# [Instructions for the task]
Please copy the data below exactly, from its first line through the line holding "right hip: (160, 58)", and skip the pictures.

# [Saved entries]
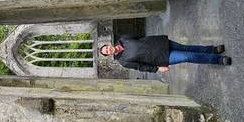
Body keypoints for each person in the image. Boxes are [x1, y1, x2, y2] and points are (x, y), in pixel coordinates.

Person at [99, 35, 231, 73]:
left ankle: (212, 50)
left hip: (161, 43)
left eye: (106, 48)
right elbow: (140, 67)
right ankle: (219, 60)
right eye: (106, 52)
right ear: (109, 55)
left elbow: (141, 37)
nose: (108, 50)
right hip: (160, 58)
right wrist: (157, 69)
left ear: (108, 45)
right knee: (187, 57)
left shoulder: (124, 38)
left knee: (186, 48)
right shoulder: (123, 61)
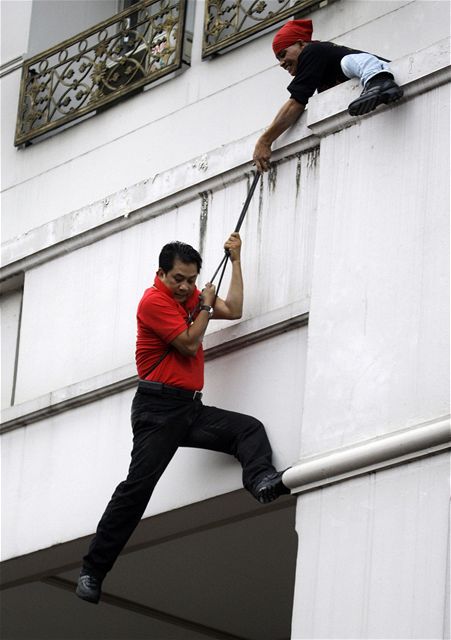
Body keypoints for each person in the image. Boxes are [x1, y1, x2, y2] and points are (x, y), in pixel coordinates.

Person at [76, 232, 290, 604]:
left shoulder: (190, 296)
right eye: (178, 279)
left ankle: (260, 481)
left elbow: (235, 308)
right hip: (157, 411)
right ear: (161, 273)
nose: (185, 286)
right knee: (137, 490)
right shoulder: (153, 302)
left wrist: (236, 261)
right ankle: (93, 571)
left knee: (247, 430)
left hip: (188, 409)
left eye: (191, 280)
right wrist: (205, 306)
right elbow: (189, 343)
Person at [253, 19, 403, 172]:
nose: (282, 63)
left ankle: (379, 81)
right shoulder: (319, 73)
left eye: (283, 54)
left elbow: (296, 103)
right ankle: (375, 87)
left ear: (301, 44)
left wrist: (265, 141)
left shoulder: (313, 51)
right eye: (279, 60)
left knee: (347, 61)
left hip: (384, 71)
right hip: (369, 88)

# [Solution to this exercise]
Body keypoints for each person in the image. Boxes are [x1, y1, x2, y2] and points are (x, y), in pixel coordinates.

Person at [99, 35, 231, 73]:
left ankle: (212, 50)
left hip: (161, 43)
left eye: (106, 48)
right elbow: (140, 67)
right ankle: (219, 60)
right eye: (106, 52)
right ear: (109, 55)
left elbow: (141, 37)
nose: (108, 50)
right hip: (160, 58)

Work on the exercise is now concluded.